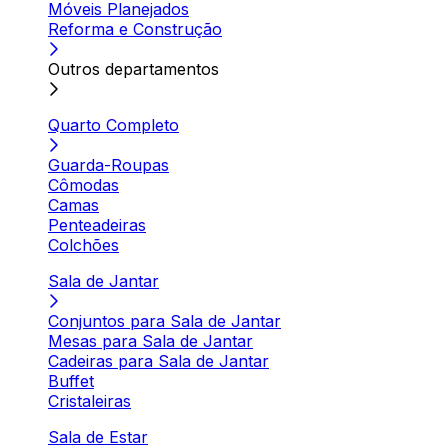
Móveis Planejados
Reforma e Construção
Outros departamentos
Quarto Completo
Guarda-Roupas
Cômodas
Camas
Penteadeiras
Colchões
Sala de Jantar
Conjuntos para Sala de Jantar
Mesas para Sala de Jantar
Cadeiras para Sala de Jantar
Buffet
Cristaleiras
Sala de Estar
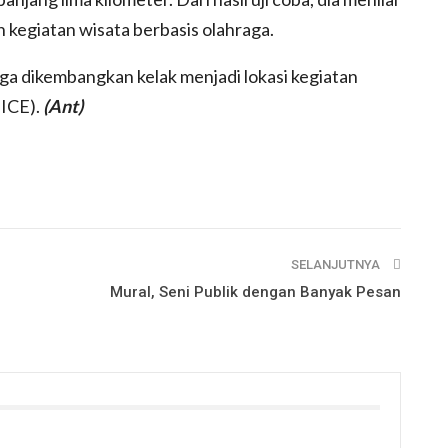
 kegiatan wisata berbasis olahraga.
ga dikembangkan kelak menjadi lokasi kegiatan
MICE).
(Ant)
SELANJUTNYA
Mural, Seni Publik dengan Banyak Pesan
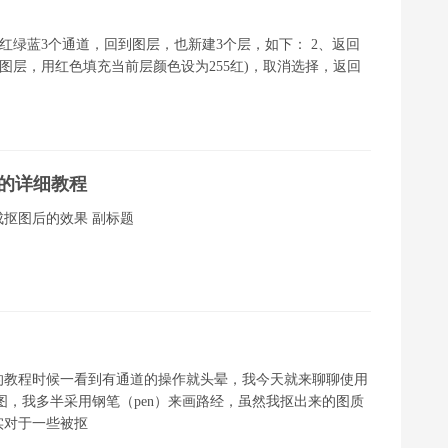
制红绿蓝3个通道，回到图层，也新建3个层，如下： 2、返回
建图层，用红色填充当前层颜色设为255红)，取消选择，返回
案的详细教程
完成抠图后的效果 副标题
的教程时候一看到有通道的操作就头晕，我今天就来聊聊使用
图，我多半采用钢笔（pen）来画路经，虽然我抠出来的图质
实对于一些被抠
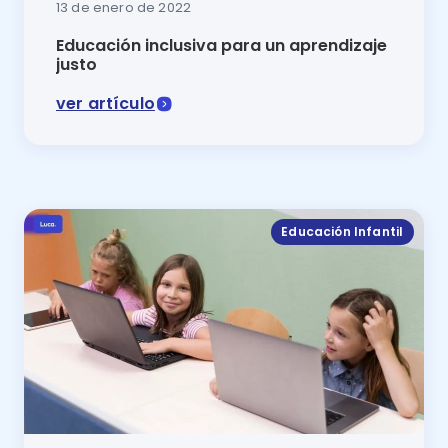
13 de enero de 2022
Educación inclusiva para un aprendizaje
justo
ver artículo
Logremos la educación que todos merecemos poniendo 
Educación Infantil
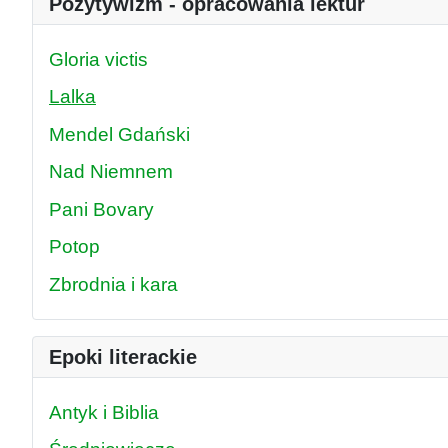
Pozytywizm - opracowania lektur
Gloria victis
Lalka
Mendel Gdański
Nad Niemnem
Pani Bovary
Potop
Zbrodnia i kara
Epoki literackie
Antyk i Biblia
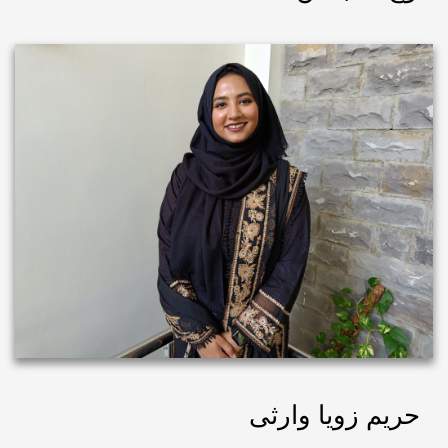
حریم زویا وارثی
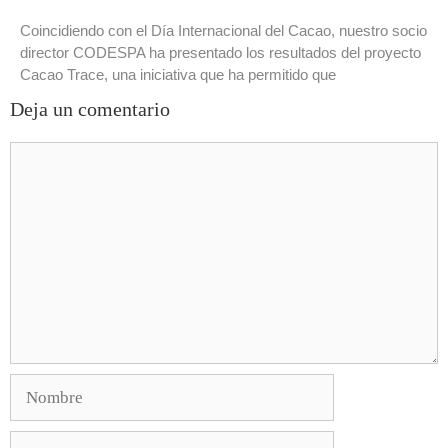
Coincidiendo con el Día Internacional del Cacao, nuestro socio
director CODESPA ha presentado los resultados del proyecto
Cacao Trace, una iniciativa que ha permitido que
Deja un comentario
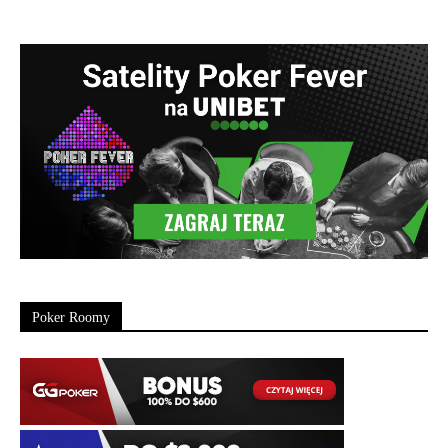
Poker Roomy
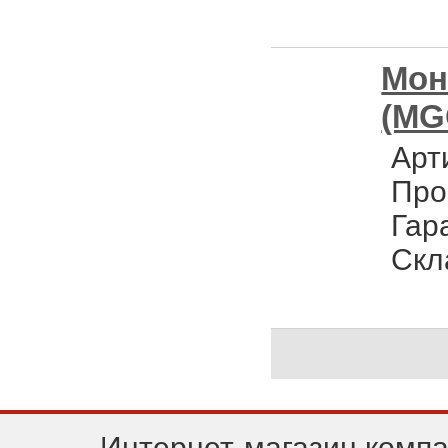
Мон
(MG
Арт
Про
Гар
Скл
Интернет-магазин комп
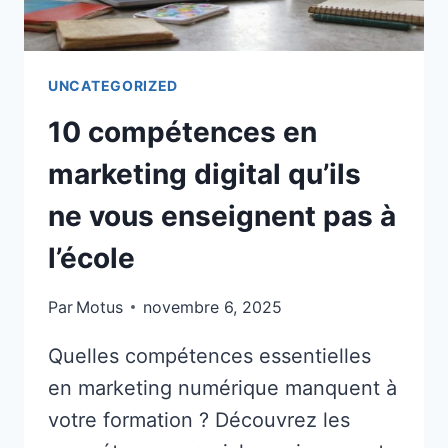
UNCATEGORIZED
10 compétences en
marketing digital qu’ils
ne vous enseignent pas à
l’école
Par
Motus
novembre 6, 2025
Quelles compétences essentielles
en marketing numérique manquent à
votre formation ? Découvrez les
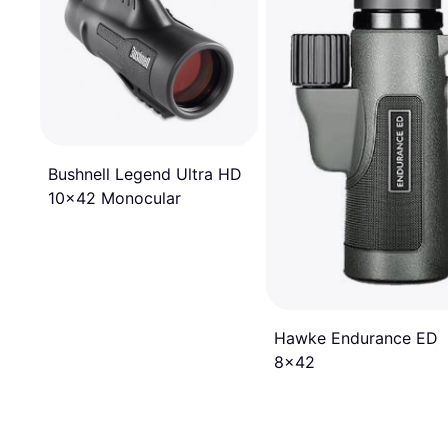
Bushnell Legend Ultra HD
10x42 Monocular
Hawke Endurance ED
8x42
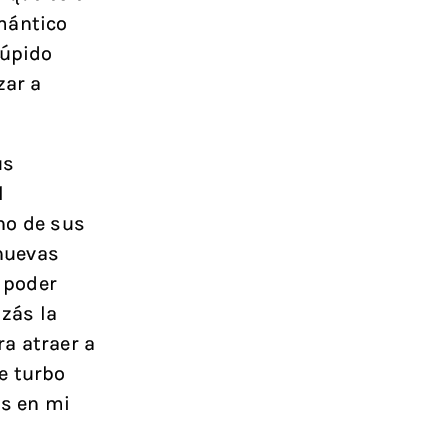
mántico
túpido
zar a
us
l
no de sus
nuevas
l poder
zás la
a atraer a
e turbo
s en mi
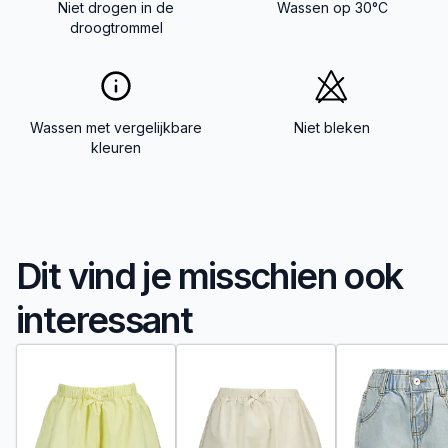
Niet drogen in de
Wassen op 30°C
droogtrommel
Wassen met vergelijkbare
Niet bleken
kleuren
Dit vind je misschien ook
interessant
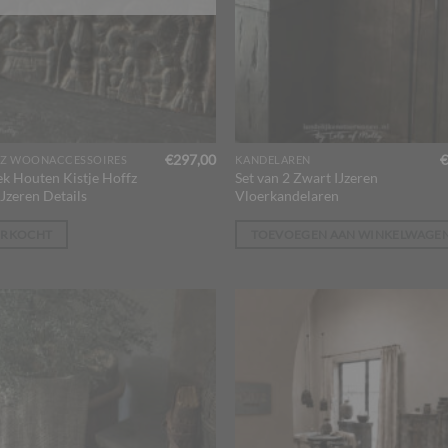
€
297,00
€
Z WOONACCESSOIRES
KANDELAREN
ek Houten Kistje Hoffz
Set van 2 Zwart IJzeren
Jzeren Details
Vloerkandelaren
ERKOCHT
TOEVOEGEN AAN WINKELWAGE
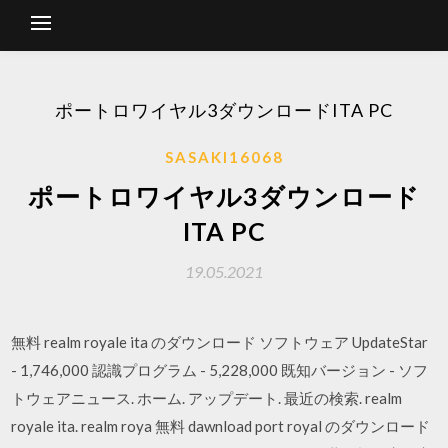
ポートロワイヤル3ダウンロードITA PC
SASAKI16068
ポートロワイヤル3ダウンロード
ITA PC
19.05.2021
無料 realm royale ita のダウンロード ソフトウェア UpdateStar
- 1,746,000 認識プログラム - 5,228,000 既知バージョン - ソフ
トウェアニュース. ホーム. アップデート. 最近の検索. realm
royale ita. realm roya 無料 dawnload port royal のダウンロード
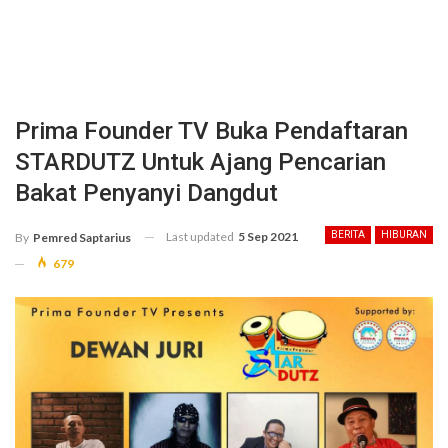
Prima Founder TV Buka Pendaftaran
STARDUTZ Untuk Ajang Pencarian
Bakat Penyanyi Dangdut
Last updated
5 Sep 2021
BERITA
HIBURAN
By
Pemred Saptarius
679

________________________

— INSTRUCTIONS TO FOLLOW —
What lines above mention "Jantar"? Copy each one.

— EXERCISE RESPONSE —
Sala de Jantar
Conjuntos para Sala de Jantar
Mesas para Sala de Jantar
Cadeiras para Sala de Jantar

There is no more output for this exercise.